The Naitasiri chief has been sentenced to life after being  found guilty of inciting the 2000 rebellion.

As we said earlier, Takiveikata has been jailed but the biggest crim of the Pacific, Bainimarama, roams at large playing with electric guitars.

Monday, March 7, 2011

Anthony under curfew and Speight seeks refuge in Australia

Updating our earlier story on the recent crackdown by the regime ... trade unionist Felix Anthony has been placed under a curfew.

Anthony is not supposed to drive and can only go from home to office and vice versa. No other business or pleasure.

The Trade Union Congress stalwart was taken into custody and beaten in a recent sweep by the military goons.

Meanwhile, the former Cabinet Minister, Sam Speight, has told the newspaper, The Australian, he plans to apply for a protection visa.

Speight, who is also known as Samisoni Tokinisau, escaped to Australia after he was beaten by the military goons for distributing Suliasi Daunitutu's anti-regime DVD to villagers. 
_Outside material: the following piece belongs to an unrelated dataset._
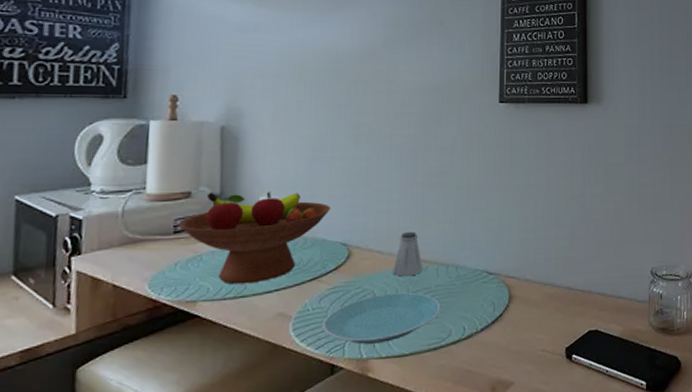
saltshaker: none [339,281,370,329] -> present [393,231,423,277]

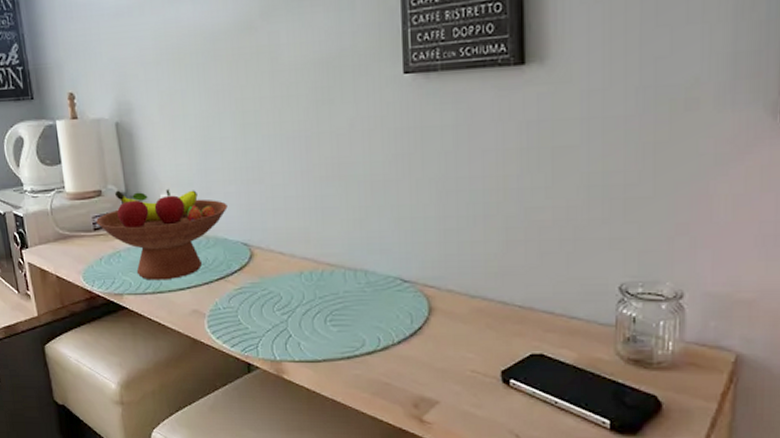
plate: present [322,292,441,345] -> none [234,297,351,346]
saltshaker: present [393,231,423,277] -> none [297,232,329,280]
The president of the National Farmers Union, Gaffar Ahmed, is another seeking refuge in Australia.

Ahmed was beaten when Bainimarama was visiting the Ba sugar mill a few weeks ago. The reason? For saying the regime was "fooling the farmers by not telling them the real situation of the mills."
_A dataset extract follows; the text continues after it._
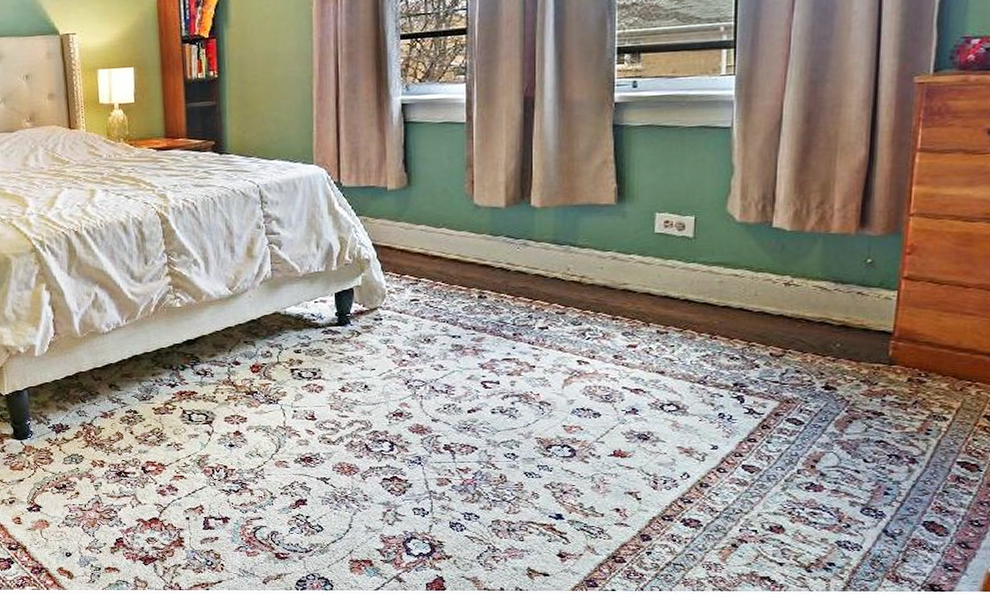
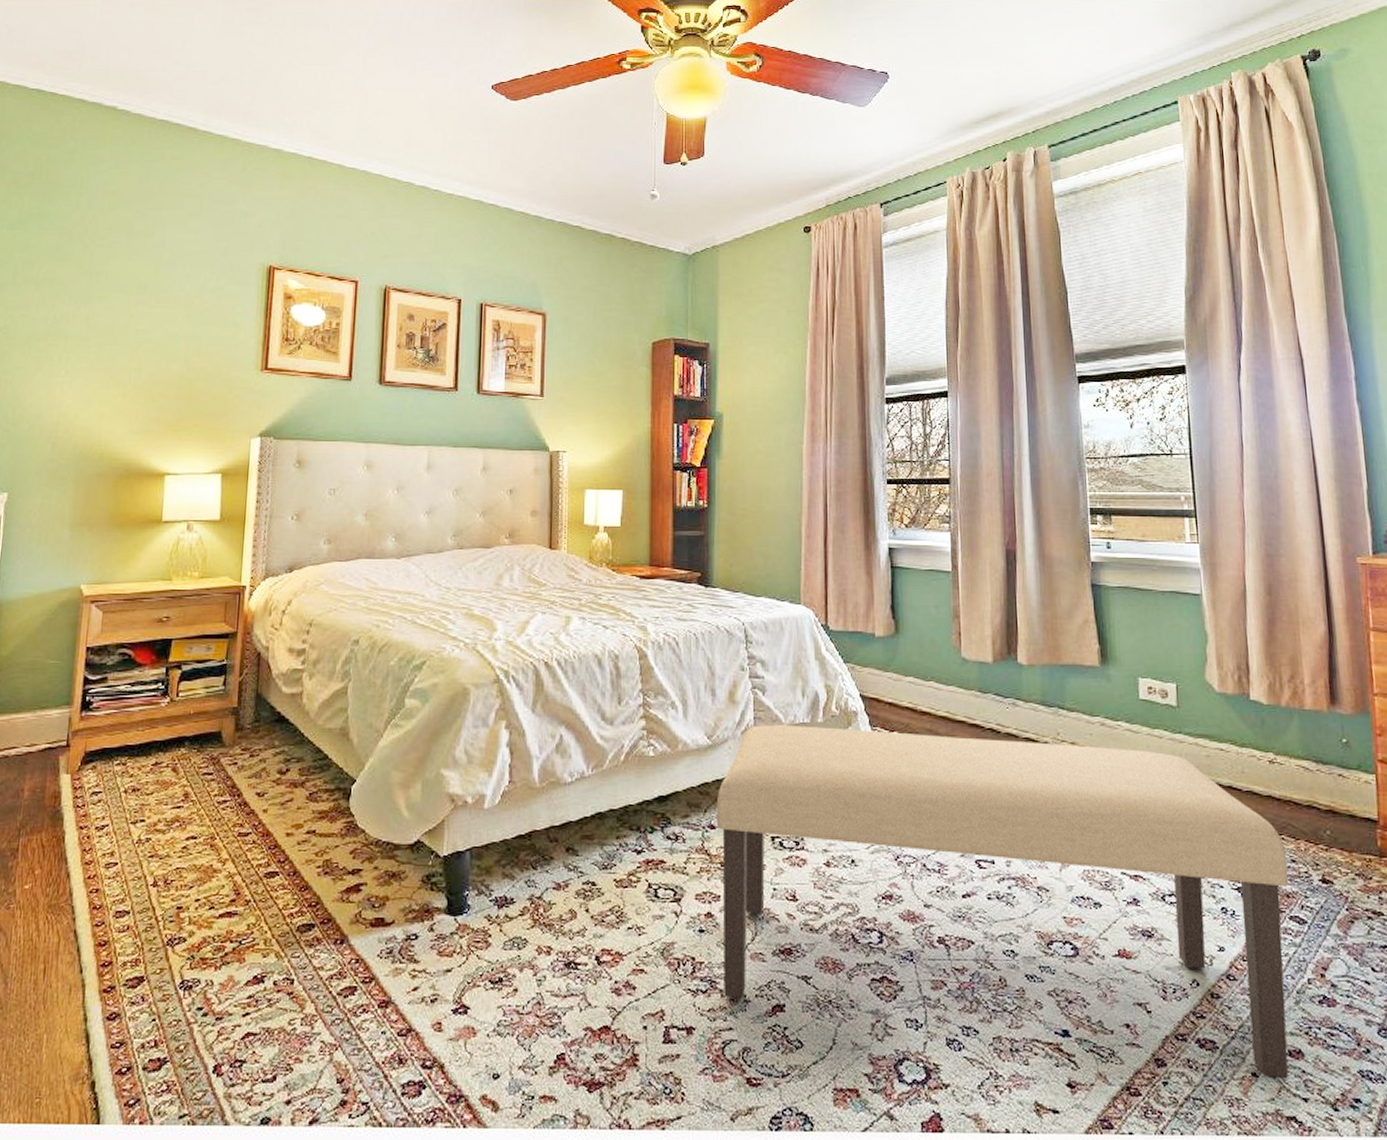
bench: none [239,274,792,549] -> present [716,725,1289,1079]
Ahmed is now in Australia, where he is believed to be seeking medical treatment.


COSY MOMENT: Felix Anthony with Bainimarama at the opening of the Intercontinental Fiji Golf Resort and Spa in 2009. FARMER'S MEETING:  Gaffar Ahmed (centre).
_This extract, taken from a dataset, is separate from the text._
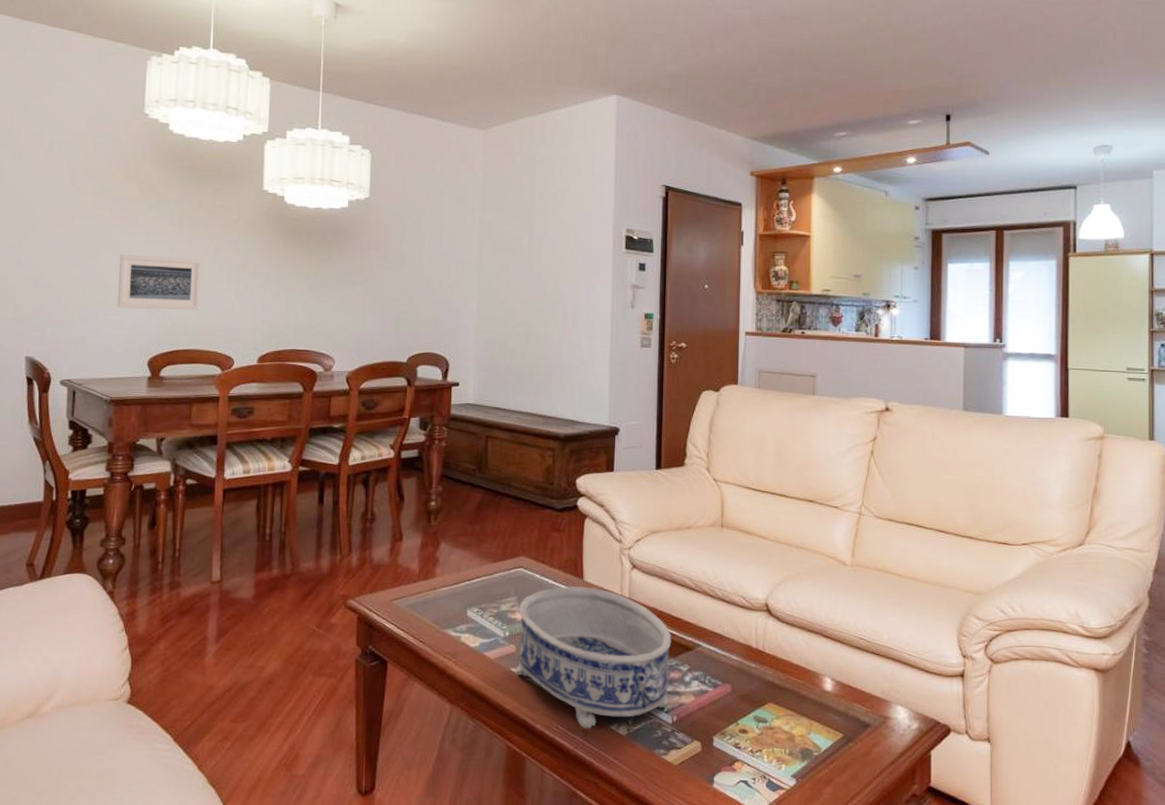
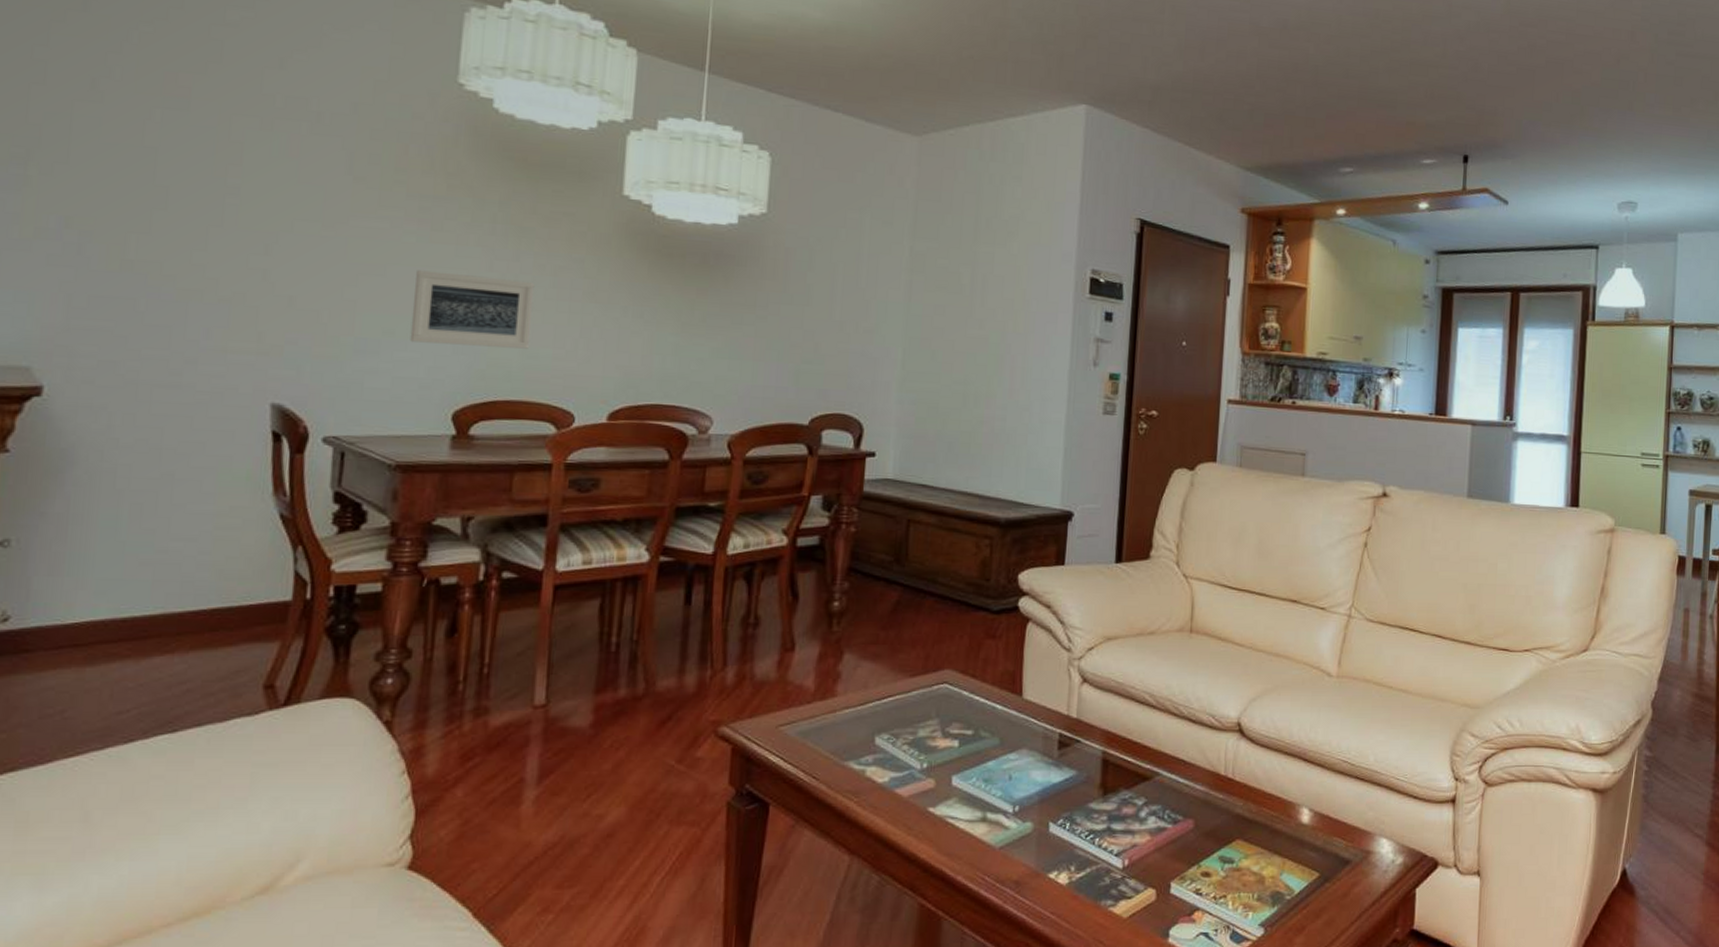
decorative bowl: present [516,586,672,729] -> none [935,705,1127,879]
Regime bites: 'No split in the Military'

THIS DUET IS A FLOP: Bainimarama and Sayed Khaiyum.

“I am aware of where those critics are coming but I know for a fact that everybody is together in the military," he told FijiLive. "No, I doubt that there’s a split in the military."

In recent days, Coupfourpointfive has publicised information that shows disillusionment of Bainimarama's flawed leadership reaches the highest echelons of the military regime. 
We have revealed that the regime is fragile and senior officers have woken up to the fact the self-appointed military government of Bainimarama and Aiyaz Sayed Kahiyum is a sham and want out.

Tikoitoga today continued to prop up the regime defence lines, denying there were more criticisms than praises.

He told FijiLive: "There’s a few that goes on blog sites and we can’t take those people seriously but the Commander when he moves around to villages and other areas, he gets a lot of praises for this government and what it has been doing.

"You know the civilian community are coming out strong and saying there is a better government than what it was before.”

Tikoitoga went on to claim that even some provinces are now calling for the cancellation of the 2014 elections saying it's indicative of the support the illegal government enjoys.